Healthy Living: Managing back to school anxiety

Kids and parents are settling into a new school year, but remember, it may take some time to shake that back-to-school anxiety.

There is the stress of the morning routine, new teachers, friends, staying organized, studying and homework.  Let's face it, getting back into the swing of things can be a challenging time for many families.  If that's happening to you, please know you're not alone.  Also, there are some very simple steps you can take to make the transition smooth for everyone.

We sat down with Megan Frye, a licensed psychologist with Seattle Children's Hospital Odessa Brown Children's Clinic to talk about managing back to school stress.

First off, Frye says it's typical for kids to be worried and anxious as they go through any type of transition.  She says the key is to be consistent and get connected.

Frye suggests setting a consistent routine in the morning, afternoon and at bedtime.

Frye says one thing parents can do is create a launchpad to make getting out the door in the morning frenzy-free.  A launchpad would be a place where all the basic school items live, including a backpack, supplies and homework.  It's also a good idea to set up a homework zone.  This is a spot where kids can concentrate, free of distractions.  Make sure it's in a place where a parent or adult is nearby to offer help if needed.  Many experts also recommend setting a consistent bedtime.  Most school age kids need between nine and twelve hours of sleep a night.  Keeping that consistent will not only help them get up in the morning, but also keep them going throughout the school day.

When it comes to connection, Frye says kids thrive in schools where they feel connected and when their family is also involved. Frye suggests plugging in, finding opportunities to volunteer, go to back to school night, meet the teachers and staff and get to know the administrators and school.  Find out the best way to communicate with your child's teachers.  Is it through email, over the phone or in person?  Also, Frye recommends working with your child to identify two adults that can be their support system in school.  That can be anybody from an instructional assistant, a coach or a teacher.  Basically a person they can go to if they're in need.  Make sure those people also know you and your child have selected them as a support person.

Finally, if you're the parent of a younger child just starting school for the first time.  If a child is having a hard time with separation anxiety, you could give them an object that can help them feel connected to you throughout their day.  It can be a small item from home they could keep in their pocket, a picture, or maybe a necklace.  Basically something that they can turn to when you're not there and feel comforted.  Also, reassure your child that you're going to see them after school.  Kids pick up on parents and family anxiety, so model a positive excitement and let kids know they're going to be successful, and that you have git hopes for them in the year ahead.

> RECORDS SUPPLIED
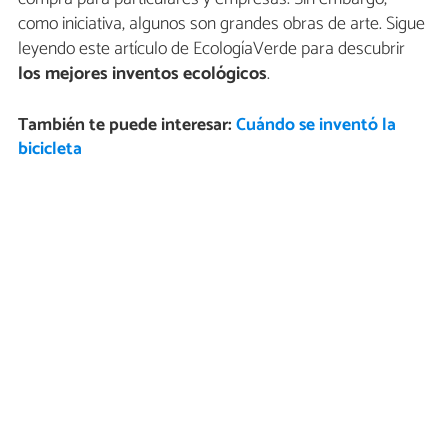
como iniciativa, algunos son grandes obras de arte. Sigue
leyendo este artículo de EcologíaVerde para descubrir
los mejores inventos ecológicos
.
También te puede interesar:
Cuándo se inventó la
bicicleta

> EXERCISE SET
1. Can you rewrite the paragraph of the back-to-school anxiety article that begins "When it comes to connection" as a short bulleted list that keeps its main facts?
2. In the back-to-school anxiety article, what is the part that opens with the words containing "Healthy Living: Managing" and closes with "smooth for everyone."? Reproduce it word for word.

> ANSWERS BY ITEM NUMBER
1.
- Frye says kids thrive when they feel connected to their school and their family is involved too.
- Parents can plug in by volunteering, going to back to school night, meeting teachers and staff, and getting to know the administrators and the school.
- Parents should find out whether teachers communicate best by email, by phone or in person.
- Frye recommends working with the child to pick two adults at school, such as an instructional assistant, a coach or a teacher, to be a support system they can go to when in need.
- Those adults should know they have been chosen as support people.

2.
Healthy Living: Managing back to school anxiety

Kids and parents are settling into a new school year, but remember, it may take some time to shake that back-to-school anxiety.

There is the stress of the morning routine, new teachers, friends, staying organized, studying and homework.  Let's face it, getting back into the swing of things can be a challenging time for many families.  If that's happening to you, please know you're not alone.  Also, there are some very simple steps you can take to make the transition smooth for everyone.